§ EXERCISE GOAL: Copy out every item below word for word, keeping all symbols, spacing, and line breaks unchanged.

§ PROVIDED INFORMATION:

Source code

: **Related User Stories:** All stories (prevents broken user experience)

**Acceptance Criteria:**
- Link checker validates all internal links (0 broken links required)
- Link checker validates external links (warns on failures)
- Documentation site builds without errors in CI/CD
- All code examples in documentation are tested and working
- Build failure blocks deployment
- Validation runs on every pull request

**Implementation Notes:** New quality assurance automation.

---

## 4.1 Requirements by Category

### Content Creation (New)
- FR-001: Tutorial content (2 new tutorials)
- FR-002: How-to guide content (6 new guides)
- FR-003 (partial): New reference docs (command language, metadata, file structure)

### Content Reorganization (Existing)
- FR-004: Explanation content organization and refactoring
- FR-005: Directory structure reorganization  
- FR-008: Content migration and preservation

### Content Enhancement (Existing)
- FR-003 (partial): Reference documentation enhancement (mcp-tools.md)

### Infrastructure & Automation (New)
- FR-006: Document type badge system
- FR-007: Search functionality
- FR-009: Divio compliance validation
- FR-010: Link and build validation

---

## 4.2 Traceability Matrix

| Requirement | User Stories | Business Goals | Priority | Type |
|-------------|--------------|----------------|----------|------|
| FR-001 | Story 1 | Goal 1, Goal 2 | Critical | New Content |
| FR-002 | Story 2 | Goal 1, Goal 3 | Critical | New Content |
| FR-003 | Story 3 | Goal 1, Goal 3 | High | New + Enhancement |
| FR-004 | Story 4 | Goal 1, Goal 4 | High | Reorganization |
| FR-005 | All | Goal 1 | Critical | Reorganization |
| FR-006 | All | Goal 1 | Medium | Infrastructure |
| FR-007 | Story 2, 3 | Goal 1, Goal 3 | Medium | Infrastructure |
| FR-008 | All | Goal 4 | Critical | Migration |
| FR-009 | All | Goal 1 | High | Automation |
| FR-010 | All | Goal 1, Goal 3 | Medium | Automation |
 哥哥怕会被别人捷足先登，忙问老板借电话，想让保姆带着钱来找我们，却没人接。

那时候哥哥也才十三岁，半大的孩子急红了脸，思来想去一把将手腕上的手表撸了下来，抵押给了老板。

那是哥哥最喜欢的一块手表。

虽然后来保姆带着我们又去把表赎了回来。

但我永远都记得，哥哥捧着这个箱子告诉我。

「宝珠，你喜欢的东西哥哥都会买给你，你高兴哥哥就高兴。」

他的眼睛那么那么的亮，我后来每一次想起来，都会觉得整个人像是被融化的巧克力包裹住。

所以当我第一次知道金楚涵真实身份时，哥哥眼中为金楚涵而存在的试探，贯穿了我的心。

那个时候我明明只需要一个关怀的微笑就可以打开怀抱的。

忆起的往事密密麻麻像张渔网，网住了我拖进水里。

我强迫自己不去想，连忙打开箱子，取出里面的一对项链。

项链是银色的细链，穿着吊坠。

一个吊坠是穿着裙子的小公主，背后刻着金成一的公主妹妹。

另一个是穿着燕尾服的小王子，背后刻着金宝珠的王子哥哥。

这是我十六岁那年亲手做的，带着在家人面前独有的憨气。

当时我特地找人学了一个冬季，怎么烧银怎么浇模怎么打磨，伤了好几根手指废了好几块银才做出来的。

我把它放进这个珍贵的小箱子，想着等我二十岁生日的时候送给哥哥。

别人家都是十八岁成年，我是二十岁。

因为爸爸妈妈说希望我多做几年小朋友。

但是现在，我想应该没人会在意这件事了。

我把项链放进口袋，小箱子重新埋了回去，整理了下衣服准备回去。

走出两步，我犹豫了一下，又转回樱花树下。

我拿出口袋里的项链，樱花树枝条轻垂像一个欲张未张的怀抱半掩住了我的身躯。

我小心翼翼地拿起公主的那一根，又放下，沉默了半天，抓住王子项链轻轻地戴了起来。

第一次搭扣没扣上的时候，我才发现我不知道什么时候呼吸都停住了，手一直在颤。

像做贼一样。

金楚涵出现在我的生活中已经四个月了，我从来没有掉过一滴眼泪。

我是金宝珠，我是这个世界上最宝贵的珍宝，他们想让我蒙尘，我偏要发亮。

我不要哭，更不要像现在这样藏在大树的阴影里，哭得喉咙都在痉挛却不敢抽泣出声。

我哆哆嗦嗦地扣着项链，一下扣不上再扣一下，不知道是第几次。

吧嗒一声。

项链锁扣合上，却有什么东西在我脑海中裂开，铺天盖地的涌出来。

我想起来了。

§ YOUR SOLUTION:
Source code

: **Related User Stories:** All stories (prevents broken user experience)

**Acceptance Criteria:**
- Link checker validates all internal links (0 broken links required)
- Link checker validates external links (warns on failures)
- Documentation site builds without errors in CI/CD
- All code examples in documentation are tested and working
- Build failure blocks deployment
- Validation runs on every pull request

**Implementation Notes:** New quality assurance automation.

---

## 4.1 Requirements by Category

### Content Creation (New)
- FR-001: Tutorial content (2 new tutorials)
- FR-002: How-to guide content (6 new guides)
- FR-003 (partial): New reference docs (command language, metadata, file structure)

### Content Reorganization (Existing)
- FR-004: Explanation content organization and refactoring
- FR-005: Directory structure reorganization  
- FR-008: Content migration and preservation

### Content Enhancement (Existing)
- FR-003 (partial): Reference documentation enhancement (mcp-tools.md)

### Infrastructure & Automation (New)
- FR-006: Document type badge system
- FR-007: Search functionality
- FR-009: Divio compliance validation
- FR-010: Link and build validation

---

## 4.2 Traceability Matrix

| Requirement | User Stories | Business Goals | Priority | Type |
|-------------|--------------|----------------|----------|------|
| FR-001 | Story 1 | Goal 1, Goal 2 | Critical | New Content |
| FR-002 | Story 2 | Goal 1, Goal 3 | Critical | New Content |
| FR-003 | Story 3 | Goal 1, Goal 3 | High | New + Enhancement |
| FR-004 | Story 4 | Goal 1, Goal 4 | High | Reorganization |
| FR-005 | All | Goal 1 | Critical | Reorganization |
| FR-006 | All | Goal 1 | Medium | Infrastructure |
| FR-007 | Story 2, 3 | Goal 1, Goal 3 | Medium | Infrastructure |
| FR-008 | All | Goal 4 | Critical | Migration |
| FR-009 | All | Goal 1 | High | Automation |
| FR-010 | All | Goal 1, Goal 3 | Medium | Automation |
 哥哥怕会被别人捷足先登，忙问老板借电话，想让保姆带着钱来找我们，却没人接。

那时候哥哥也才十三岁，半大的孩子急红了脸，思来想去一把将手腕上的手表撸了下来，抵押给了老板。

那是哥哥最喜欢的一块手表。

虽然后来保姆带着我们又去把表赎了回来。

但我永远都记得，哥哥捧着这个箱子告诉我。

「宝珠，你喜欢的东西哥哥都会买给你，你高兴哥哥就高兴。」

他的眼睛那么那么的亮，我后来每一次想起来，都会觉得整个人像是被融化的巧克力包裹住。

所以当我第一次知道金楚涵真实身份时，哥哥眼中为金楚涵而存在的试探，贯穿了我的心。

那个时候我明明只需要一个关怀的微笑就可以打开怀抱的。

忆起的往事密密麻麻像张渔网，网住了我拖进水里。

我强迫自己不去想，连忙打开箱子，取出里面的一对项链。

项链是银色的细链，穿着吊坠。

一个吊坠是穿着裙子的小公主，背后刻着金成一的公主妹妹。

另一个是穿着燕尾服的小王子，背后刻着金宝珠的王子哥哥。

这是我十六岁那年亲手做的，带着在家人面前独有的憨气。

当时我特地找人学了一个冬季，怎么烧银怎么浇模怎么打磨，伤了好几根手指废了好几块银才做出来的。

我把它放进这个珍贵的小箱子，想着等我二十岁生日的时候送给哥哥。

别人家都是十八岁成年，我是二十岁。

因为爸爸妈妈说希望我多做几年小朋友。

但是现在，我想应该没人会在意这件事了。

我把项链放进口袋，小箱子重新埋了回去，整理了下衣服准备回去。

走出两步，我犹豫了一下，又转回樱花树下。

我拿出口袋里的项链，樱花树枝条轻垂像一个欲张未张的怀抱半掩住了我的身躯。

我小心翼翼地拿起公主的那一根，又放下，沉默了半天，抓住王子项链轻轻地戴了起来。

第一次搭扣没扣上的时候，我才发现我不知道什么时候呼吸都停住了，手一直在颤。

像做贼一样。

金楚涵出现在我的生活中已经四个月了，我从来没有掉过一滴眼泪。

我是金宝珠，我是这个世界上最宝贵的珍宝，他们想让我蒙尘，我偏要发亮。

我不要哭，更不要像现在这样藏在大树的阴影里，哭得喉咙都在痉挛却不敢抽泣出声。

我哆哆嗦嗦地扣着项链，一下扣不上再扣一下，不知道是第几次。

吧嗒一声。

项链锁扣合上，却有什么东西在我脑海中裂开，铺天盖地的涌出来。

我想起来了。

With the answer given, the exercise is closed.